OBJETIVO DO EXERCÍCIO:
Você pode reproduzir, sem nenhuma alteração, as linhas do material desde o início até a linha que contém "Les registres informatisés, conservés", incluindo essa linha?

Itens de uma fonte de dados

———

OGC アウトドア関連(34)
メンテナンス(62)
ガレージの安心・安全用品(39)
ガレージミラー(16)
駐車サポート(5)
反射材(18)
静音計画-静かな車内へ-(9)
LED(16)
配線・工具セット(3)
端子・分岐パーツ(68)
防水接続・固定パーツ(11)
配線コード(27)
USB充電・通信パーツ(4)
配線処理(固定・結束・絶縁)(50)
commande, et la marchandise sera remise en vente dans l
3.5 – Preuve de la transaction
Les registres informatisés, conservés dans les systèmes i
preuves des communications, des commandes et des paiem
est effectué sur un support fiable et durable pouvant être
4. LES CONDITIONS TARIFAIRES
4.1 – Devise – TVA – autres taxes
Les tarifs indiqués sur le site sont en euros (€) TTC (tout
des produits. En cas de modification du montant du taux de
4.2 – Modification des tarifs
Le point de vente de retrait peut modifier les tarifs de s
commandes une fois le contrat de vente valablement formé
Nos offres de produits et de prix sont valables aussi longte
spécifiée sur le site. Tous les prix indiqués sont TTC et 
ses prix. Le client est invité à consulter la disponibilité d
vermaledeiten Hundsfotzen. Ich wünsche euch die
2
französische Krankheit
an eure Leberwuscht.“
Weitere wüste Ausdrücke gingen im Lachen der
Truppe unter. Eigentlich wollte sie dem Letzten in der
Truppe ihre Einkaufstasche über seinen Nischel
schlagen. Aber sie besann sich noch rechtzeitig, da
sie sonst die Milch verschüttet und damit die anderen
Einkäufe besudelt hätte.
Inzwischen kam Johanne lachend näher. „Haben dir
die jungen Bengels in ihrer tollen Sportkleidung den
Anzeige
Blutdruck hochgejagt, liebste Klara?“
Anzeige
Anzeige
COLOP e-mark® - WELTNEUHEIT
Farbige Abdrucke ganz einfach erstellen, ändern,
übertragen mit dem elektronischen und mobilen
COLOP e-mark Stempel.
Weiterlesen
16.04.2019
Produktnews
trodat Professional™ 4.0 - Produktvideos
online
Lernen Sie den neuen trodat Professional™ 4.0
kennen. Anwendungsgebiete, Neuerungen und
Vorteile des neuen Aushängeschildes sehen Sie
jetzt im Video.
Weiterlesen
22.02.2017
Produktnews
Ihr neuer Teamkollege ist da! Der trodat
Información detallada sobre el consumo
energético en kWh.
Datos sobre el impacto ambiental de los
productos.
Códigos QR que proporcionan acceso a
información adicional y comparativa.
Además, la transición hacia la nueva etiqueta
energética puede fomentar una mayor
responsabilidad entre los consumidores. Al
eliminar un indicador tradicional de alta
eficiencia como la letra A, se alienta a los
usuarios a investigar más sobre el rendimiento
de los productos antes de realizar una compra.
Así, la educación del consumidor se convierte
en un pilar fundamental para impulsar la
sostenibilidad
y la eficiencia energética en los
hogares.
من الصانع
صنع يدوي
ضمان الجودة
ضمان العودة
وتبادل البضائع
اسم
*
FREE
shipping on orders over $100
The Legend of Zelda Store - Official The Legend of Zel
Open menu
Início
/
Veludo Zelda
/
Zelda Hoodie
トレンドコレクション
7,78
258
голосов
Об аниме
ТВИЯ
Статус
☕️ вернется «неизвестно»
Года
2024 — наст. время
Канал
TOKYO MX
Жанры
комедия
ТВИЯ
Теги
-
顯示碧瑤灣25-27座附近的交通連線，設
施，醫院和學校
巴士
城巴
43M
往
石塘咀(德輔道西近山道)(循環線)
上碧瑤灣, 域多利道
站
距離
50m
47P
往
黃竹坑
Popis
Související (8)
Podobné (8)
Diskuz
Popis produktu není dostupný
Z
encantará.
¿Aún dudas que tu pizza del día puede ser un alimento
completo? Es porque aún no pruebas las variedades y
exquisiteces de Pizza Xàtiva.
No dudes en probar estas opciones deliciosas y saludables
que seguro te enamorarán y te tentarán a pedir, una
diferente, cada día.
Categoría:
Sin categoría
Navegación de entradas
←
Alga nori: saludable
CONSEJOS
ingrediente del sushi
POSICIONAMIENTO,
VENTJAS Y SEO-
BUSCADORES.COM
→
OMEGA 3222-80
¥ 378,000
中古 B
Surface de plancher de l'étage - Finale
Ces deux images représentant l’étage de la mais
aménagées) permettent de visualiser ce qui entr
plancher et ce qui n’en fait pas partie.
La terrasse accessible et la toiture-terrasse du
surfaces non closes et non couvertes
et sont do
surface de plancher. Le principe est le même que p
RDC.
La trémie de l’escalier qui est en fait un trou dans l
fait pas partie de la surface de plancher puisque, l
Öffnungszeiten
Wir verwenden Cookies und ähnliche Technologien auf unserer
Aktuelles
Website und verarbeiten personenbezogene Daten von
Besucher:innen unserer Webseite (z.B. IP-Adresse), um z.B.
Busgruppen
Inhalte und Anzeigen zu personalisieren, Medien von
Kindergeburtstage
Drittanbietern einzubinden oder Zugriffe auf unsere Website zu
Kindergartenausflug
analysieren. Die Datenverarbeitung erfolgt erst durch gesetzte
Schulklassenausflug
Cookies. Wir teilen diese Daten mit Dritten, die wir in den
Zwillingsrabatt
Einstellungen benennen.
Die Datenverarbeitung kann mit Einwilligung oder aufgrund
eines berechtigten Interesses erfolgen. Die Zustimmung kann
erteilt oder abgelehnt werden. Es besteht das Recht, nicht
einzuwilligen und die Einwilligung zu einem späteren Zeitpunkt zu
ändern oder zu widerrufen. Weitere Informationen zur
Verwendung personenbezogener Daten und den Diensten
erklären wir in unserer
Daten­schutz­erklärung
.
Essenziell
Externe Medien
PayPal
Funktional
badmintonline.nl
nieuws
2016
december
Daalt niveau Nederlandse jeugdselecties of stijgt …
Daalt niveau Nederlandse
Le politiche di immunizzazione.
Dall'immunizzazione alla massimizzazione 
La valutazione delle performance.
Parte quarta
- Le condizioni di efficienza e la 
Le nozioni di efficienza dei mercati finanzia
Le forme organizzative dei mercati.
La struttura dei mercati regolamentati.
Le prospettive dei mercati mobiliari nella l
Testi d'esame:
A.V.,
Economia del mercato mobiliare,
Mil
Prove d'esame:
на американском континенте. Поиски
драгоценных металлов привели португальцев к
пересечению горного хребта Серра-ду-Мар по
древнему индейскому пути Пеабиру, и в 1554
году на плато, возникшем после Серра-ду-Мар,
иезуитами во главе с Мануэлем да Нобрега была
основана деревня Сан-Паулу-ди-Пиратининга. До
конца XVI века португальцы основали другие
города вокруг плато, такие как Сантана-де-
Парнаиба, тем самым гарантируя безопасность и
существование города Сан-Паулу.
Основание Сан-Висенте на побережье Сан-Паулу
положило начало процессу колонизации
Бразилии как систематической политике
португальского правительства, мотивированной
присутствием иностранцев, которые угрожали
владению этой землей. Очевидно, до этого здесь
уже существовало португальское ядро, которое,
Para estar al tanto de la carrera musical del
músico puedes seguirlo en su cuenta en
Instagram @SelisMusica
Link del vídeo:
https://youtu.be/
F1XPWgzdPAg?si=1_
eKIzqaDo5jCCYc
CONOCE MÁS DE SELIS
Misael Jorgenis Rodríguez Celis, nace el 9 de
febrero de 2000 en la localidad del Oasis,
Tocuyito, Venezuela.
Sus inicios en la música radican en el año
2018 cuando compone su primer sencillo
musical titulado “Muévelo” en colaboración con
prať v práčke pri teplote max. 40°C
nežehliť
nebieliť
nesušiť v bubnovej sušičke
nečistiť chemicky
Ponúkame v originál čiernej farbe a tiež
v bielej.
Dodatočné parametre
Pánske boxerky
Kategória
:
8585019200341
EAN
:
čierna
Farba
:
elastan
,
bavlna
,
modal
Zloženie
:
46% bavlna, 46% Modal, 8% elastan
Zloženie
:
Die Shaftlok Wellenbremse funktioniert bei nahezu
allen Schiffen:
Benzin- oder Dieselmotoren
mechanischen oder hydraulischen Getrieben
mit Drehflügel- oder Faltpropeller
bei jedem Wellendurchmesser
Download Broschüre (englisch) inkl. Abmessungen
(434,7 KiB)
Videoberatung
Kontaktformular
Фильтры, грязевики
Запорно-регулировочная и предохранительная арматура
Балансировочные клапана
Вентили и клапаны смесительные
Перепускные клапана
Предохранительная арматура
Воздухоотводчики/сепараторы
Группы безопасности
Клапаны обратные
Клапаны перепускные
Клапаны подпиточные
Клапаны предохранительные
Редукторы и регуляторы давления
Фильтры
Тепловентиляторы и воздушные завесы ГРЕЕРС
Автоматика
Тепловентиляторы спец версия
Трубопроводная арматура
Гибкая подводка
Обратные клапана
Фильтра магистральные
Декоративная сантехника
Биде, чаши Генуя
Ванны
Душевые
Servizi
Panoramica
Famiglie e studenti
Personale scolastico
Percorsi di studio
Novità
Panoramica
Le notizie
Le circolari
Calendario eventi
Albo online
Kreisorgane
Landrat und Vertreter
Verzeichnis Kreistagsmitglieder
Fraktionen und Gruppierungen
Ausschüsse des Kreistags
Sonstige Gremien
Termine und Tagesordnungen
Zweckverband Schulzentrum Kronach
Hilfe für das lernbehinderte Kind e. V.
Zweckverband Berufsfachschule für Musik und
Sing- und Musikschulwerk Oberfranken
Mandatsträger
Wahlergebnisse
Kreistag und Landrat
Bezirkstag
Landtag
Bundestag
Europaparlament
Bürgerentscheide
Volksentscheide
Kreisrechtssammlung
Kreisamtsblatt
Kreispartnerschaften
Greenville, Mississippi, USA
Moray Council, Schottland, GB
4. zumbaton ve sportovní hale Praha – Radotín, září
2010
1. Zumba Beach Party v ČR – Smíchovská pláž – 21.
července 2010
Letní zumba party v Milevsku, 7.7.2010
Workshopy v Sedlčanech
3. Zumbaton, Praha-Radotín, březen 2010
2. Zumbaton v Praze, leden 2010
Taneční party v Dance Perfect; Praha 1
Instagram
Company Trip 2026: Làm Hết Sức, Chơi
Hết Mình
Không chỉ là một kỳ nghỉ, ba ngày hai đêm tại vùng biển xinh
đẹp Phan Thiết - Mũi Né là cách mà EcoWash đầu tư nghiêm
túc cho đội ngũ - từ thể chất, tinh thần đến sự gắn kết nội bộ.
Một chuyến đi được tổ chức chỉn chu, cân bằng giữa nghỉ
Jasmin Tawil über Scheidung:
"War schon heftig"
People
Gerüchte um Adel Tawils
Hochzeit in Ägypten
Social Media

———

RESPOSTA ESCRITA:
OGC アウトドア関連(34)
メンテナンス(62)
ガレージの安心・安全用品(39)
ガレージミラー(16)
駐車サポート(5)
反射材(18)
静音計画-静かな車内へ-(9)
LED(16)
配線・工具セット(3)
端子・分岐パーツ(68)
防水接続・固定パーツ(11)
配線コード(27)
USB充電・通信パーツ(4)
配線処理(固定・結束・絶縁)(50)
commande, et la marchandise sera remise en vente dans l
3.5 – Preuve de la transaction
Les registres informatisés, conservés dans les systèmes i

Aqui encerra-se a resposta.